Thursday, August 13, 2009

SUDDENLY I'M SURPRISINGLY HAPPY THAT WE NEVER IMPEACHED BUSH

From a Barton Gellman story in The Washington Post about friction between Dick Cheney and George W. Bush, which is likely to be discussed in Cheney's forthcoming memoir (emphasis added):

"What impressed me was his continuing zeal," said an associate who discussed the book with Cheney. "He hadn't stepped back a bit from the positions he took in office to a more relaxed, Olympian view. He was still very much in the fray. He's not going to soften anything or accommodate shifts of conscience. There was no sense in which he looked back and said, 'I wish I'd done something differently.' Rather, there was a sense that they hadn't gone far enough. If he'd been equipped with a group of people as ideologically rigorous as he was, they'd have been able to push further."

Holy crap. Just imagine.

In the parallel universe where the rule of law actually matters in America and Democrats are occasionally allowed to prevail, the smart play, obviously, would have been to impeach and convict Cheney first. Back here in the real America, of course, we were never going to come within a country mile of a two-thirds Senate vote to chuck either of them out of office. Even so, the mere presence of this evil bastard a heartbeat away was enough to keep me from ever saying "IMPEACH BUSH," full stop.

*****

And what ideas drove Cheney all those years, according to Gellman? Well, apart from the notion that Iran and North Korea were "ripe for 'regime change,'" there was this:

John P. Hannah, Cheney's second-term national security adviser, said the former vice president is driven, now as before, by the nightmare of a hostile state acquiring nuclear weapons and passing them to terrorists. Aaron Friedberg, another of Cheney's foreign policy advisers, said Cheney believes "that many people find it very difficult to hold that idea in their head, really, and conjure with it, and see what it implies."
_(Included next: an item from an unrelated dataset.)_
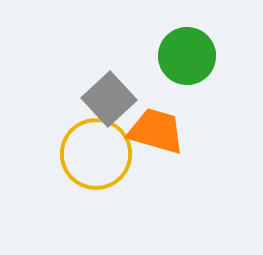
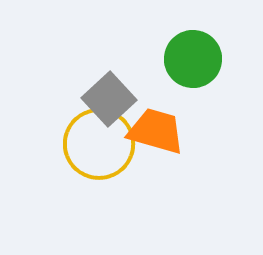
green circle: moved 6 px right, 3 px down
yellow circle: moved 3 px right, 10 px up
You know what? We don't have a problem conjuring with that idea. We just think it's a problem that needs to be approached with all the tools in the toolbox -- including the ones that don't involve killing, brutalizing, or repressing people. You know -- diplomacy. Multilateralism. Non-proliferation. Maybe a few spies who actually know something about the countries and organizations we're worried about, and who can speak the relevant languages.

But that's not Cheney's way of thinking. He says what drives him is fear of this outcome, but that's just an excuse. What really drives him is the desire to use the tools of authoritarianism. In this, he reminds me of certain gun nuts -- they love guns so much that their entire philosophy of life is structured around gun ownership. They look around and see a country full of criminal and illegal-alien marauders, along with tyrannical or potentially tyrannical government officials. They feel this way because guns seem like the answer to precisely those problems -- so those are the only problems they see. When you have a hammer, all you see are nails.
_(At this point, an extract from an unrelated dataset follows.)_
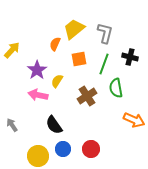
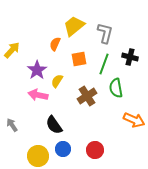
yellow trapezoid: moved 3 px up
red circle: moved 4 px right, 1 px down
Cheney obsesses in his peculiar way over the threat of nuclear terrorism because it seems like precisely the problem for which his greatest pleasure, the wielding of state power, is the solution. That's his hammer/nail pairing. When he's in the government, he just wants an excuse to turn the Executive Branch into a dictatorship. Fear of rogues with nukes is Cheney's obsession because it is precisely that excuse.